Another point made in the article is about some of cinemas possible pleasure, one of which is schopophilia. Which refers to the pleasure in looking at oneself, the reversal applies as one, in being looked at. Freud associated schopohilia with taking other people as objects, subjecting them to a controlling curious gaze. Taken to the extreme it can “become fixated into a perversion, producing obsessive voyeurs and Peeping Toms, whose only sexual satisfaction comes from watching, in an active controlling sense, an objectified other.” Mulveys whole argument here I can understand and I see the basis of it.

The cinema develops scopophilia in its narcissistic aspect. I didn’t completely understand here both the explanation of recognition/misrecognition and the ideal ego, this having something to do with being a function of the sexual instincts. And the second narcissistic aspect had to do with ego libido.

Mulvey also talks about women being displayed as a sexual object of erotic spectacle. “…she holds the look, plays to and signifies male desire.” This whole argument I was able to understand and I can see a basis for it.
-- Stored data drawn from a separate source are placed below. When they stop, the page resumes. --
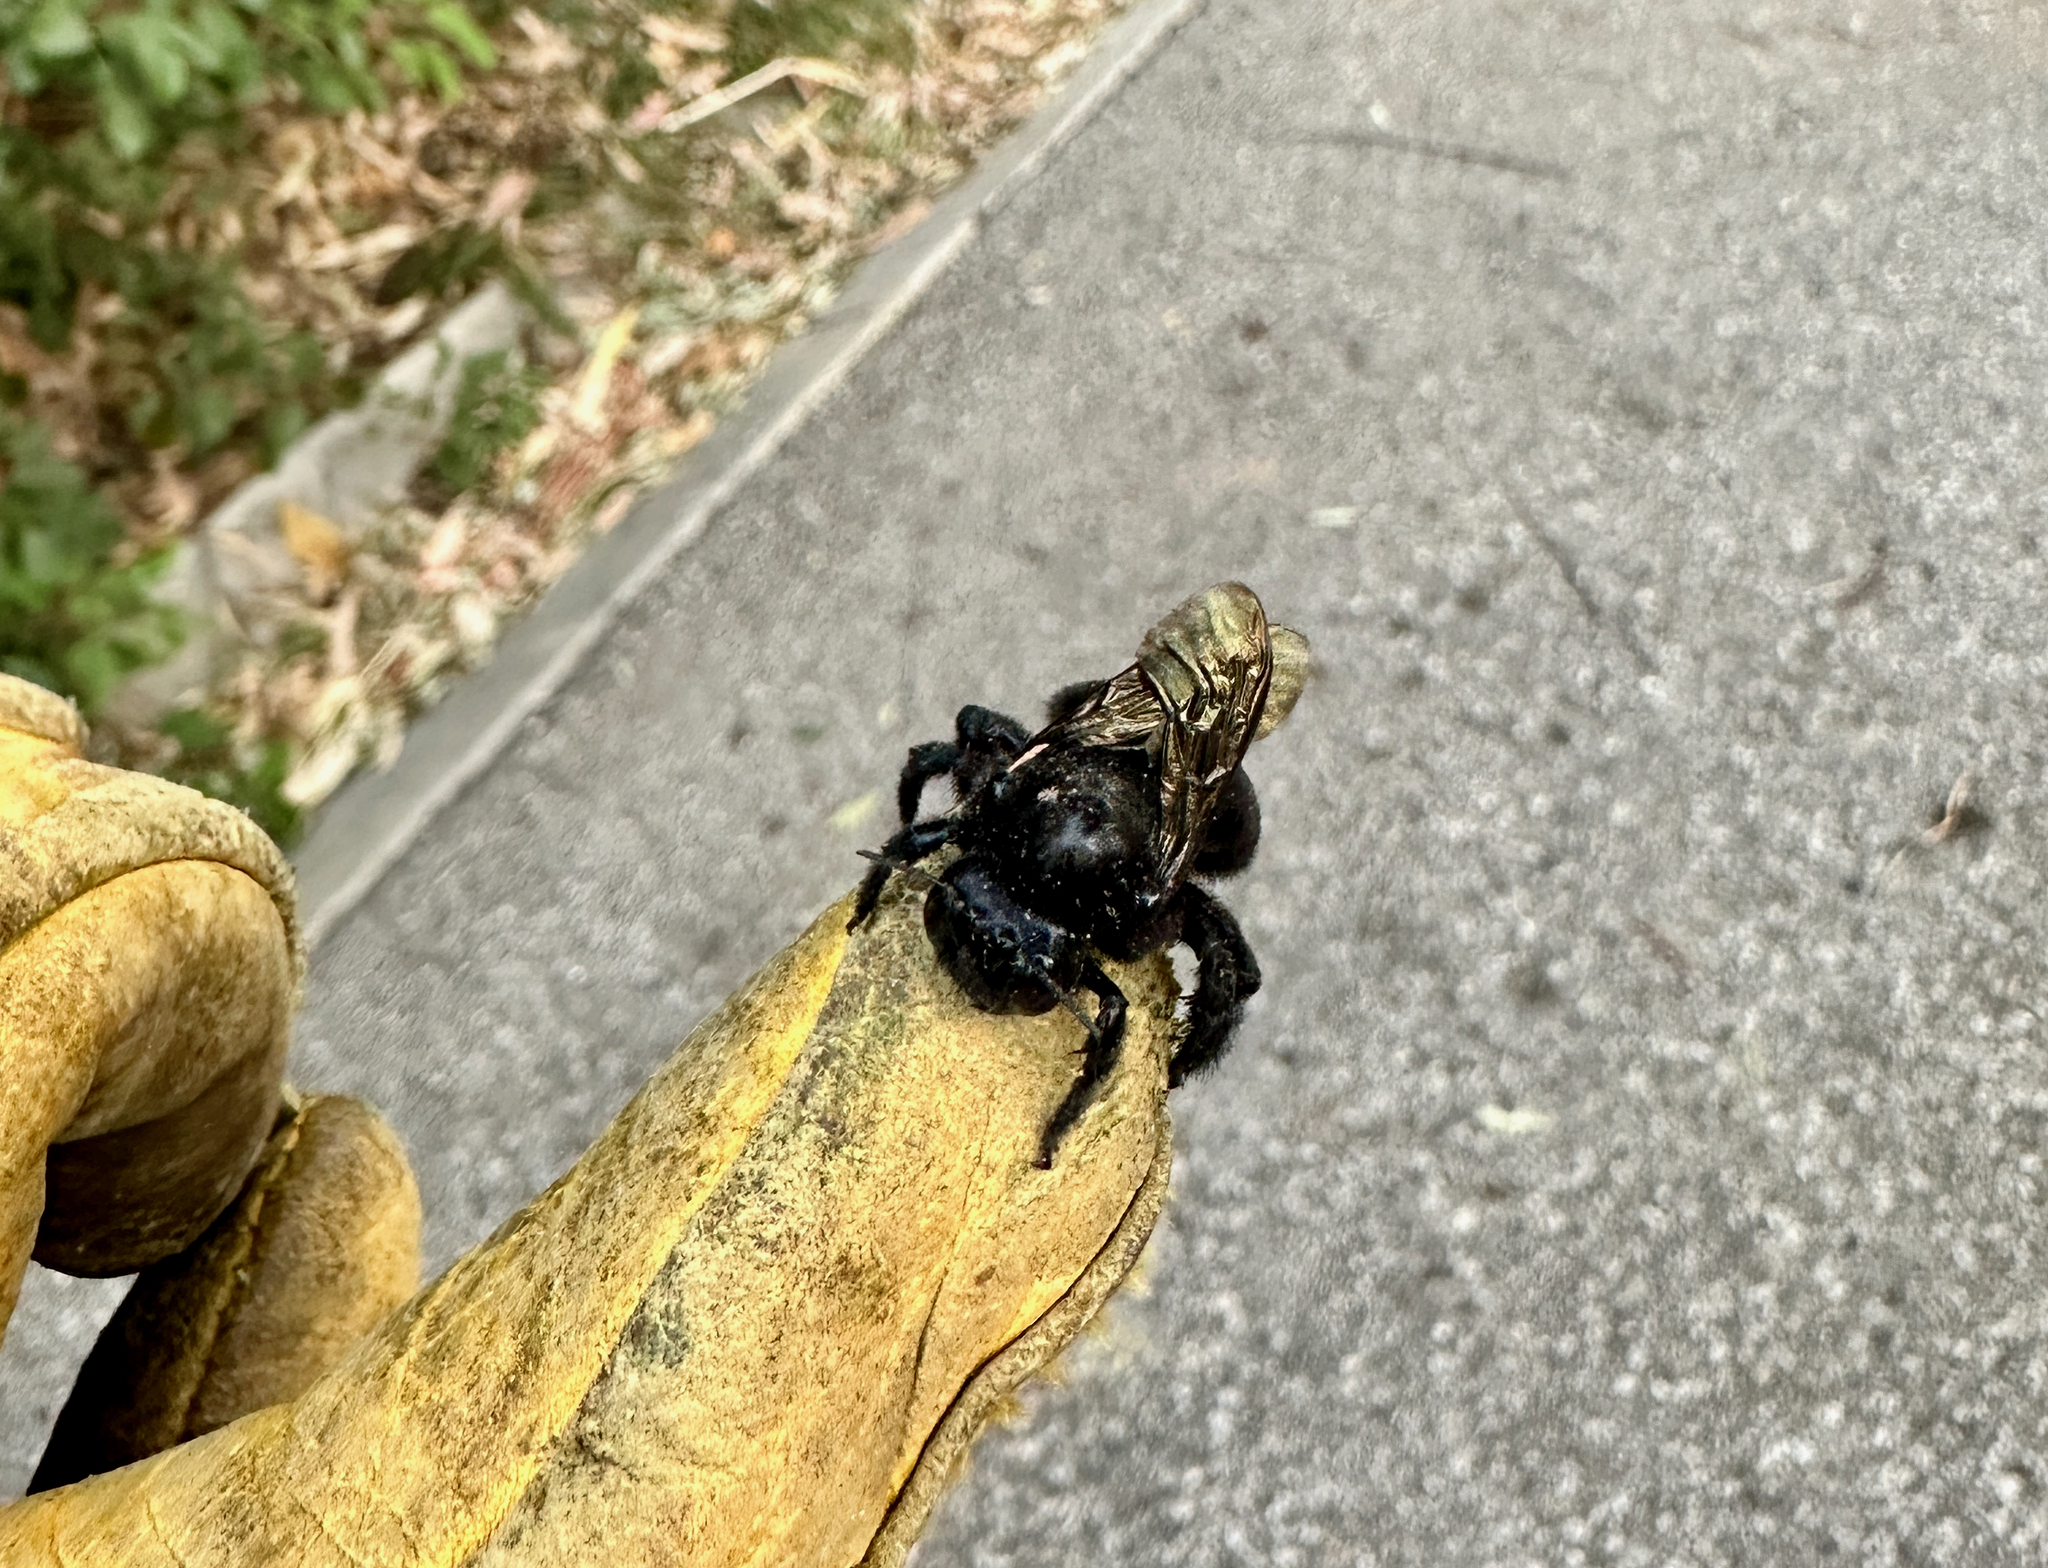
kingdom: Animalia
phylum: Arthropoda
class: Insecta
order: Hymenoptera
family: Apidae
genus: Xylocopa
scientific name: Xylocopa sonorina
We see it all the time in films; the women leads are almost always gorgeous and flawless.

This leads me into Mary Ann Doane article “Film and the Masquerade: Theorizing the Female Spectator” which I also had some trouble with. Doane states that “spectorial desire, in contemporary film theory, is generally delineated as either voyeurism or fetishism, as precisely a pleasure in seeing what is prohibited in relation to the female body”. She goes on to explain how the female role is not written for women, in actuality it is written for the men, for what they want to see women projected as. It is all about the surface, because “the man is destined to inhabit and hence control.”

Doane also points out that when the gaze is reversed, and we have female spectatorship, the dominant system is only reinforced. We then see the “male strip-tease, and the gigolo”. “The structure of the gaze demands sexual division”. She goes on to discuss more about the female spectator.

When watching a film we are subjected to many conscious and unconscious reactions. It’s impossible to just watch a film and not have any reactions to it and I do find this whole psychoanalytical aspect interesting even if I don’t buy into it 100%.